Food jokes
What’s a vegetable’s favorite dance?
The cabbage patch.
What do you call a dog turd in China?
Waste of food.
I’ve been munching away on these new Tic Tacs recently and honestly, they are really good.
It’s a little strange how they came in a bottle labeled “Ibuprofen” though, and really, I’m starting to feel a little sick. The bottle’s almost empty though, so it’s time to get some more!
You must be ice cream because I wanna lick you up.
Why can't orphans have cookies?
They are home made.
Memes
What’s one thing you can say during family dinner and in bed?
"Will there be seconds?"
Kid: What is an orphan's favorite breakfast?
Teacher: What?
Kid: Fruity Pebbles with water.
Teacher: Why water?
Kid: 'Cause his dad never came back with the milk.
I'm Asian and there is a saying that dogs are man's best friends.
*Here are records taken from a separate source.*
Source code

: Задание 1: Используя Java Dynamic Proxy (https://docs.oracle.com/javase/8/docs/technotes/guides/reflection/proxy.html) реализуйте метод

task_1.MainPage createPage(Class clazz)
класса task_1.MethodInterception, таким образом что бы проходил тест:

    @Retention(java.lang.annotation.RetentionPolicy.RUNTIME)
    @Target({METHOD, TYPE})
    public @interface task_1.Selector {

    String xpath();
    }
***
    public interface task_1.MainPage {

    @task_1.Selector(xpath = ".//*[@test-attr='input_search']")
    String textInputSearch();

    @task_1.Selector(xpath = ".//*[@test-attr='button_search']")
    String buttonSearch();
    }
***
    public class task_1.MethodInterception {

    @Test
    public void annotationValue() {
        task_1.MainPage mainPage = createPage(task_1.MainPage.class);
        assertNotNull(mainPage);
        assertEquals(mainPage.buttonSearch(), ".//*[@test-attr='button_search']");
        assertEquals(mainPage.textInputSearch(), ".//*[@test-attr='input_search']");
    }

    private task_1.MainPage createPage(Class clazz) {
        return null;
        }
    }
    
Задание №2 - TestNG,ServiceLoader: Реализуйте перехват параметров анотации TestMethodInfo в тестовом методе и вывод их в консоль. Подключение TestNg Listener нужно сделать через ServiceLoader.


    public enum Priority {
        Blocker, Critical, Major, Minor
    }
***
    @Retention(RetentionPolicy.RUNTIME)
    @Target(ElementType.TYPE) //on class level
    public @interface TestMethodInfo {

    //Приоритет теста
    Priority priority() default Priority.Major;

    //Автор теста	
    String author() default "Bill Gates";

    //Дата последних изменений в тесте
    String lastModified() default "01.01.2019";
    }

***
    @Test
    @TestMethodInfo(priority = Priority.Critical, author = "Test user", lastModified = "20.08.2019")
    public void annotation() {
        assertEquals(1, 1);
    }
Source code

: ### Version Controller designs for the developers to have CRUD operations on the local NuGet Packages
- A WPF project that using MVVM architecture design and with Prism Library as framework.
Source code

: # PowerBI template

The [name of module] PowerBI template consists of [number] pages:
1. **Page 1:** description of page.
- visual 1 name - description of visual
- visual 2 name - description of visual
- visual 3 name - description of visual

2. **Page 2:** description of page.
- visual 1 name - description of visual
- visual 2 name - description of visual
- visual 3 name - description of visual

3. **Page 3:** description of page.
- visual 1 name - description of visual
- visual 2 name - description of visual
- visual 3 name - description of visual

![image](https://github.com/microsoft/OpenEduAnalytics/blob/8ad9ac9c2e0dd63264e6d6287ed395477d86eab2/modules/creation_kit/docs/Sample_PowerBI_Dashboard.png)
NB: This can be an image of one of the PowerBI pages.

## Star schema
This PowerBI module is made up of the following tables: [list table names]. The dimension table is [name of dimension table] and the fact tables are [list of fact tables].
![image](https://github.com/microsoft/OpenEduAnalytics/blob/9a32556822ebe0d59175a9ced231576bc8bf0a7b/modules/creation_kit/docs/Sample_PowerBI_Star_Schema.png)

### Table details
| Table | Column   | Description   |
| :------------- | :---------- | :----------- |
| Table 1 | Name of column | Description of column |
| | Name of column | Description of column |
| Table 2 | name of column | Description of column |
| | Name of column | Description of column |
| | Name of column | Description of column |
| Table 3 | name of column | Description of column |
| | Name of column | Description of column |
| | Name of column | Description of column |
They are my best friends because they keep me from starving.
Your mom is so dumb that she thought Dunkin' Donuts was a basketball team.
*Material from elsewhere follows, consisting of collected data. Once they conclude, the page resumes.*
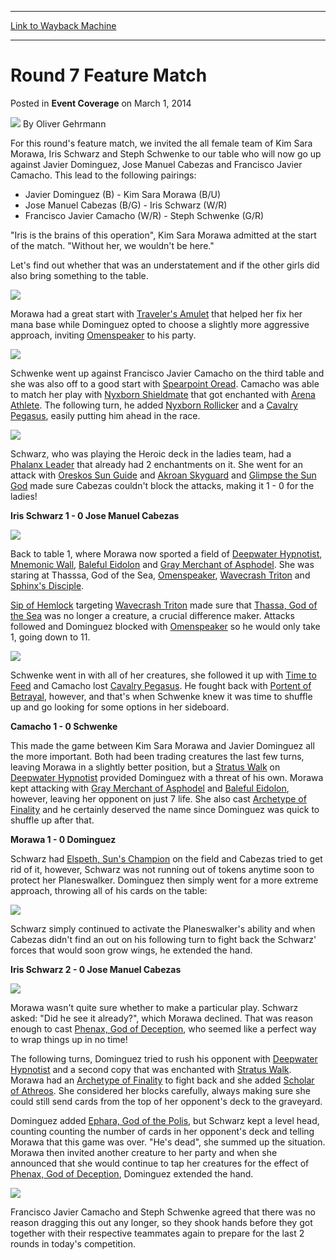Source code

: 
---
[Link to Wayback Machine](https://web.archive.org/web/20220629042141/https://magic.wizards.com/en/articles/archive/event-coverage/round-7-feature-match-2014-03-01)

[_metadata_:author]:- "Oliver Gehrmann"
[_metadata_:description]:- "For this round's feature match, we invited the all female team of Kim Sara Morawa, Iris Schwarz and Steph Schwenke to our table who will now go up against Javier Dominguez, Jose Manuel Cabezas and Francisco Javier Camacho. This lead to the following pairings: Javier Dominguez (B) - Kim Sara Morawa (B/U) Jose Manuel Cabezas (B/G) - Iris Schwarz (W/R) Francisco Javier Camacho"
[_metadata_:generator]:- "Drupal 7 (http://drupal.org)"
[_metadata_:node]:- "318231"
[_metadata_:publish_date]:- "2014-03-01"
[_metadata_:source]:- "div-main-content"
[_metadata_:title]:- "Round 7 Feature Match"
[_metadata_:wayback_capture_timestamp]:- "2022-06-29 04:21:41"
[_metadata_:wayback_raw_url]:- "https://web.archive.org/web/20220629042141id_/https://magic.wizards.com/en/articles/archive/event-coverage/round-7-feature-match-2014-03-01"
[_metadata_:wayback_url]:- "https://magic.wizards.com/en/articles/archive/event-coverage/round-7-feature-match-2014-03-01"
---


Round 7 Feature Match
=====================



 Posted in **Event Coverage**
 on March 1, 2014 






![](https://media.magic.wizards.com/styles/auth_small/public/images/person/Oliver-Gehrmann.jpg)
By Oliver Gehrmann











For this round's feature match, we invited the all female team of Kim Sara Morawa, Iris Schwarz and Steph Schwenke to our table who will now go up against Javier Dominguez, Jose Manuel Cabezas and Francisco Javier Camacho. This lead to the following pairings:



* Javier Dominguez (B) - Kim Sara Morawa (B/U)
* Jose Manuel Cabezas (B/G) - Iris Schwarz (W/R)
* Francisco Javier Camacho (W/R) - Steph Schwenke (G/R)


"Iris is the brains of this operation", Kim Sara Morawa admitted at the start of the match. "Without her, we wouldn't be here."


Let's find out whether that was an understatement and if the other girls did also bring something to the table.


![](https://media.magic.wizards.com/travelers-amulet.jpg)

Morawa had a great start with [Traveler's Amulet](https://gatherer.wizards.com/Pages/Card/Details.aspx?name=Traveler%27s+Amulet) that helped her fix her mana base while Dominguez opted to choose a slightly more aggressive approach, inviting [Omenspeaker](https://gatherer.wizards.com/Pages/Card/Details.aspx?name=Omenspeaker) to his party.


![](https://media.magic.wizards.com/damage-race-schwenke.JPG)

Schwenke went up against Francisco Javier Camacho on the third table and she was also off to a good start with [Spearpoint Oread](https://gatherer.wizards.com/Pages/Card/Details.aspx?name=Spearpoint+Oread). Camacho was able to match her play with [Nyxborn Shieldmate](https://gatherer.wizards.com/Pages/Card/Details.aspx?name=Nyxborn+Shieldmate) that got enchanted with [Arena Athlete](https://gatherer.wizards.com/Pages/Card/Details.aspx?name=Arena+Athlete). The following turn, he added [Nyxborn Rollicker](https://gatherer.wizards.com/Pages/Card/Details.aspx?name=Nyxborn+Rollicker) and a [Cavalry Pegasus](https://gatherer.wizards.com/Pages/Card/Details.aspx?name=Cavalry+Pegasus), easily putting him ahead in the race.


![](https://media.magic.wizards.com/images/misc/game1-schwarz.jpg)

Schwarz, who was playing the Heroic deck in the ladies team, had a [Phalanx Leader](https://gatherer.wizards.com/Pages/Card/Details.aspx?name=Phalanx+Leader) that already had 2 enchantments on it. She went for an attack with [Oreskos Sun Guide](https://gatherer.wizards.com/Pages/Card/Details.aspx?name=Oreskos+Sun+Guide) and [Akroan Skyguard](https://gatherer.wizards.com/Pages/Card/Details.aspx?name=Akroan+Skyguard) and [Glimpse the Sun God](https://gatherer.wizards.com/Pages/Card/Details.aspx?name=Glimpse+the+Sun+God) made sure Cabezas couldn't block the attacks, making it 1 - 0 for the ladies!


**Iris Schwarz 1 - 0 Jose Manuel Cabezas**


![](https://media.magic.wizards.com/game1-morawa.JPG)

Back to table 1, where Morawa now sported a field of [Deepwater Hypnotist](https://gatherer.wizards.com/Pages/Card/Details.aspx?name=Deepwater+Hypnotist), [Mnemonic Wall](https://gatherer.wizards.com/Pages/Card/Details.aspx?name=Mnemonic+Wall), [Baleful Eidolon](https://gatherer.wizards.com/Pages/Card/Details.aspx?name=Baleful+Eidolon) and [Gray Merchant of Asphodel](https://gatherer.wizards.com/Pages/Card/Details.aspx?name=Gray+Merchant+of+Asphodel). She was staring at Thasssa, God of the Sea, [Omenspeaker](https://gatherer.wizards.com/Pages/Card/Details.aspx?name=Omenspeaker), [Wavecrash Triton](https://gatherer.wizards.com/Pages/Card/Details.aspx?name=Wavecrash+Triton) and [Sphinx's Disciple](https://gatherer.wizards.com/Pages/Card/Details.aspx?name=Sphinx%27s+Disciple).


[Sip of Hemlock](https://gatherer.wizards.com/Pages/Card/Details.aspx?name=Sip+of+Hemlock) targeting [Wavecrash Triton](https://gatherer.wizards.com/Pages/Card/Details.aspx?name=Wavecrash+Triton) made sure that [Thassa, God of the Sea](https://gatherer.wizards.com/Pages/Card/Details.aspx?name=Thassa%2C+God+of+the+Sea) was no longer a creature, a crucial difference maker. Attacks followed and Dominguez blocked with [Omenspeaker](https://gatherer.wizards.com/Pages/Card/Details.aspx?name=Omenspeaker) so he would only take 1, going down to 11.


![](https://media.magic.wizards.com/schwenke-going-in.JPG)

Schwenke went in with all of her creatures, she followed it up with [Time to Feed](https://gatherer.wizards.com/Pages/Card/Details.aspx?name=Time+to+Feed) and Camacho lost [Cavalry Pegasus](https://gatherer.wizards.com/Pages/Card/Details.aspx?name=Cavalry+Pegasus). He fought back with [Portent of Betrayal](https://gatherer.wizards.com/Pages/Card/Details.aspx?name=Portent+of+Betrayal), however, and that's when Schwenke knew it was time to shuffle up and go looking for some options in her sideboard.


**Camacho 1 - 0 Schwenke**


This made the game between Kim Sara Morawa and Javier Dominguez all the more important. Both had been trading creatures the last few turns, leaving Morawa in a slightly better position, but a [Stratus Walk](https://gatherer.wizards.com/Pages/Card/Details.aspx?name=Stratus+Walk) on [Deepwater Hypnotist](https://gatherer.wizards.com/Pages/Card/Details.aspx?name=Deepwater+Hypnotist) provided Dominguez with a threat of his own. Morawa kept attacking with [Gray Merchant of Asphodel](https://gatherer.wizards.com/Pages/Card/Details.aspx?name=Gray+Merchant+of+Asphodel) and [Baleful Eidolon](https://gatherer.wizards.com/Pages/Card/Details.aspx?name=Baleful+Eidolon), however, leaving her opponent on just 7 life. She also cast [Archetype of Finality](https://gatherer.wizards.com/Pages/Card/Details.aspx?name=Archetype+of+Finality) and he certainly deserved the name since Dominguez was quick to shuffle up after that.


**Morawa 1 - 0 Dominguez**


Schwarz had [Elspeth, Sun's Champion](https://gatherer.wizards.com/Pages/Card/Details.aspx?name=Elspeth%2C+Sun%27s+Champion) on the field and Cabezas tried to get rid of it, however, Schwarz was not running out of tokens anytime soon to protect her Planeswalker. Dominguez then simply went for a more extreme approach, throwing all of his cards on the table:


![](https://media.magic.wizards.com/elspeth.JPG)

Schwarz simply continued to activate the Planeswalker's ability and when Cabezas didn't find an out on his following turn to fight back the Schwarz' forces that would soon grow wings, he extended the hand.


**Iris Schwarz 2 - 0 Jose Manuel Cabezas**


![](https://media.magic.wizards.com/Phenax.jpg)

Morawa wasn't quite sure whether to make a particular play. Schwarz asked: "Did he see it already?", which Morawa declined. That was reason enough to cast [Phenax, God of Deception](https://gatherer.wizards.com/Pages/Card/Details.aspx?name=Phenax%2C+God+of+Deception), who seemed like a perfect way to wrap things up in no time!


The following turns, Dominguez tried to rush his opponent with [Deepwater Hypnotist](https://gatherer.wizards.com/Pages/Card/Details.aspx?name=Deepwater+Hypnotist) and a second copy that was enchanted with [Stratus Walk](https://gatherer.wizards.com/Pages/Card/Details.aspx?name=Stratus+Walk). Morawa had an [Archetype of Finality](https://gatherer.wizards.com/Pages/Card/Details.aspx?name=Archetype+of+Finality) to fight back and she added [Scholar of Athreos](https://gatherer.wizards.com/Pages/Card/Details.aspx?name=Scholar+of+Athreos). She considered her blocks carefully, always making sure she could still send cards from the top of her opponent's deck to the graveyard.


Dominguez added [Ephara, God of the Polis](https://gatherer.wizards.com/Pages/Card/Details.aspx?name=Ephara%2C+God+of+the+Polis), but Schwarz kept a level head, counting counting the number of cards in her opponent's deck and telling Morawa that this game was over. "He's dead", she summed up the situation. Morawa then invited another creature to her party and when she announced that she would continue to tap her creatures for the effect of [Phenax, God of Deception](https://gatherer.wizards.com/Pages/Card/Details.aspx?name=Phenax%2C+God+of+Deception), Dominguez extended the hand.


![](https://media.magic.wizards.com/ladies.jpg)

Francisco Javier Camacho and Steph Schwenke agreed that there was no reason dragging this out any longer, so they shook hands before they got together with their respective teammates again to prepare for the last 2 rounds in today's competition.







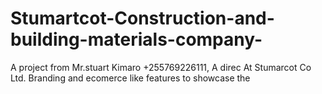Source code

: # Stumartcot-Construction-and-building-materials-company-
A project from Mr.stuart Kimaro +255769226111, A direc At Stumarcot Co Ltd. Branding and ecomerce like features to showcase the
Q) What’s the difference between a baby and a sweet potato?
A) About 400 calories.
If an Indian had powers, it would be throwing tika masala.
Your momma so ugly, when the Kool-Aid man burst in the door, he said, "Oh no!"
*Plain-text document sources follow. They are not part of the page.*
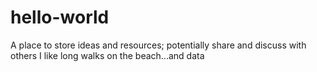# hello-world
A place to store ideas and resources; potentially share and discuss with others
I like long walks on the beach...and data
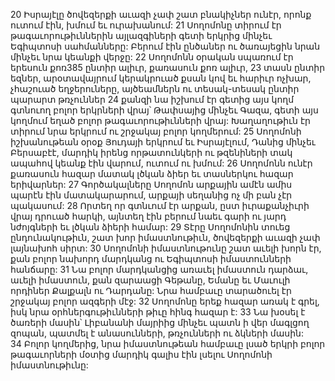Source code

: 20 Իսրայէլը ծովեզերքի աւազի չափ շատ բնակիչներ ունէր, որոնք ուտում էին, խմում եւ ուրախանում: 21 Սողոմոնը տիրում էր թագաւորութիւններին այլազգիների գետի երկրից մինչեւ Եգիպտոսի սահմանները: Բերում էին ընծաներ ու ծառայեցին նրան մինչեւ նրա կեանքի վերջը:
22 Սողոմոնն օրական սպառում էր երեսուն քոռ385 ընտիր ալիւր, քառասուն քոռ ալիւր, 23 տասն ընտիր եզներ, արօտավայրում կերակրուած քսան կով եւ հարիւր ոչխար, չհաշուած եղջերուները, այծեամներն ու տեսակ-տեսակ ընտիր պարարտ թռչուններ 24 քանզի նա իշխում էր գետից այս կողմ գտնուող բոլոր երկրների վրայ՝ Թափսայից մինչեւ Գազա, գետի այս կողմում եղած բոլոր թագաւորութիւնների վրայ: Խաղաղութիւն էր տիրում նրա երկրում ու շրջակայ բոլոր կողմերում: 25 Սողոմոնի իշխանութեան օրօք Յուդայի երկրում եւ Իսրայէլում, Դանից մինչեւ Բերսաբէէ, մարդիկ իրենց որթատունկերի ու թզենիների տակ ապահով կեանք էին վարում, ուտում ու խմում:
26 Սողոմոնն ունէր քառասուն հազար մատակ լծկան ձիեր եւ տասներկու հազար երիվարներ: 27 Գործակալները Սողոմոն արքային ամէն ամիս պարէն էին մատակարարում, արքայի սեղանից ոչ մի բան չէր պակասում: 28 Որտեղ որ գտնւում էր արքան, ըստ իւրաքանչիւրի վրայ դրուած հարկի, այնտեղ էին բերում նաեւ գարի ու յարդ նժոյգների եւ լծկան ձիերի համար:
29 Տէրը Սողոմոնին տուեց ընդունակութիւն, շատ խոր իմաստնութիւն, ծովեզերքի աւազի չափ լայնախոհ սիրտ: 30 Սողոմոնի իմաստնութունը շատ աւելի խորն էր, քան բոլոր նախորդ մարդկանց ու Եգիպտոսի իմաստունների հանճարը: 31 Նա բոլոր մարդկանցից առաւել իմաստուն դարձաւ, աւելի իմաստուն, քան զարաացի Գեթանը, Եմանը եւ Մաւուլի որդիներ Քալքալն ու Դարդանը: Նրա համբաւը տարածուել էր շրջակայ բոլոր ազգերի մէջ: 32 Սողոմոնը երեք հազար առակ է գրել, իսկ նրա օրհներգութիւնների թիւը հինգ հազար է: 33 Նա խօսել է ծառերի մասին՝ Լիբանանի մայրիից մինչեւ պատն ի վեր մագլցող զոպան, պատմել է անասունների, թռչունների ու ձկների մասին: 34 Բոլոր կողմերից, նրա իմաստնութեան համբաւը լսած երկրի բոլոր թագաւորների մօտից մարդիկ գալիս էին լսելու Սողոմոնի իմաստնութիւնը:
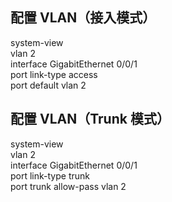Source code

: ## 配置 VLAN（接入模式）    
system-view    
vlan 2    
interface GigabitEthernet 0/0/1    
port link-type access    
port default vlan 2    

## 配置 VLAN（Trunk 模式）    
system-view    
vlan 2    
interface GigabitEthernet 0/0/1    
port link-type trunk    
port trunk allow-pass vlan 2    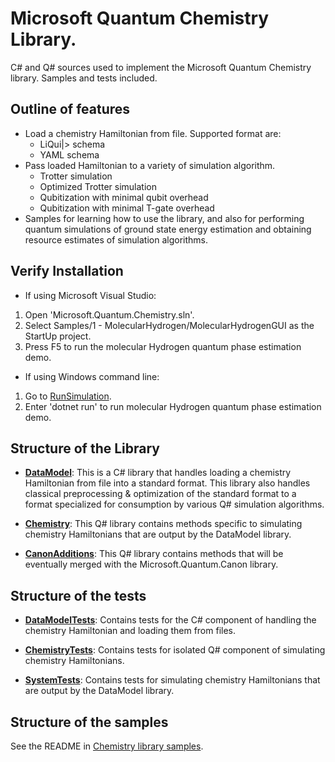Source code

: # Microsoft Quantum Chemistry Library. 

C# and Q# sources used to implement the Microsoft Quantum Chemistry library. Samples and tests included.

## Outline of features
- Load a chemistry Hamiltonian from file. Supported format are:
    - LiQui|> schema
    - YAML schema
- Pass loaded Hamiltonian to a variety of simulation algorithm.
    - Trotter simulation
    - Optimized Trotter simulation
    - Qubitization with minimal qubit overhead
    - Qubitization with minimal T-gate overhead
- Samples for learning how to use the library, and also for performing quantum simulations of ground state energy estimation and obtaining resource estimates of simulation algorithms.

## Verify Installation
- If using Microsoft Visual Studio:
1. Open 'Microsoft.Quantum.Chemistry.sln'.
2. Select Samples/1 - MolecularHydrogen/MolecularHydrogenGUI as the StartUp project.
3. Press F5 to run the molecular Hydrogen quantum phase estimation demo.

- If using Windows command line:
1. Go to [RunSimulation](../Samples/Chemistry/MolecularHydrogenGUI).
2. Enter 'dotnet run' to run molecular Hydrogen quantum phase estimation demo.


## Structure of the Library

- **[DataModel](src/DataModel/)**:
    This is a C# library that handles loading a chemistry Hamiltonian from file into a standard format. This library also handles classical preprocessing & optimization of the standard format to a format specialized for consumption by various Q# simulation algorithms.

- **[Chemistry](src/Chemistry/)**:
    This Q# library contains methods specific to simulating chemistry Hamiltonians that are output by the DataModel library.

- **[CanonAdditions](src/CanonAdditions/)**:
    This Q# library contains methods that will be eventually merged with the Microsoft.Quantum.Canon library.

## Structure of the tests

- **[DataModelTests](tests/DataModelTests/)**:
    Contains tests for the C# component of handling the chemistry Hamiltonian and loading them from files. 

- **[ChemistryTests](tests/ChemistryTests/)**:
    Contains tests for isolated Q# component of simulating chemistry Hamiltonians.

- **[SystemTests](tests/SystemTests/)**:
    Contains tests for simulating chemistry Hamiltonians that are output by the DataModel library. 

## Structure of the samples
See the README in [Chemistry library samples](../Samples/Chemistry).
Son: Why don't cannibals eat clowns?
Dad: Don't know, why?
Son: Because they taste funny.
Q: What do you get when you cross Raggedy Ann with the Pillsbury Dough Boy?
A: A red-headed bitch with a yeast infection.
What's worse than finding a worm in your apple?
Half of it. 🐛
When you tell an Asian kid it’s raining cats and dogs and he’s like, “Just open your mouth and close your eyes!”
What’s the difference between a gay man and a refrigerator?
The refrigerator won’t fart when you pull the meat out.
Yo mama so fat, she likes long, romantic walks to the refrigerator.
Who hates going to a pizza party?
A weirdough.
When ordering food at a new restaurant, my wife asked the waiter what they do to prepare their chicken.
“Nothing special,” he explained. “We just tell them they’re going to die.”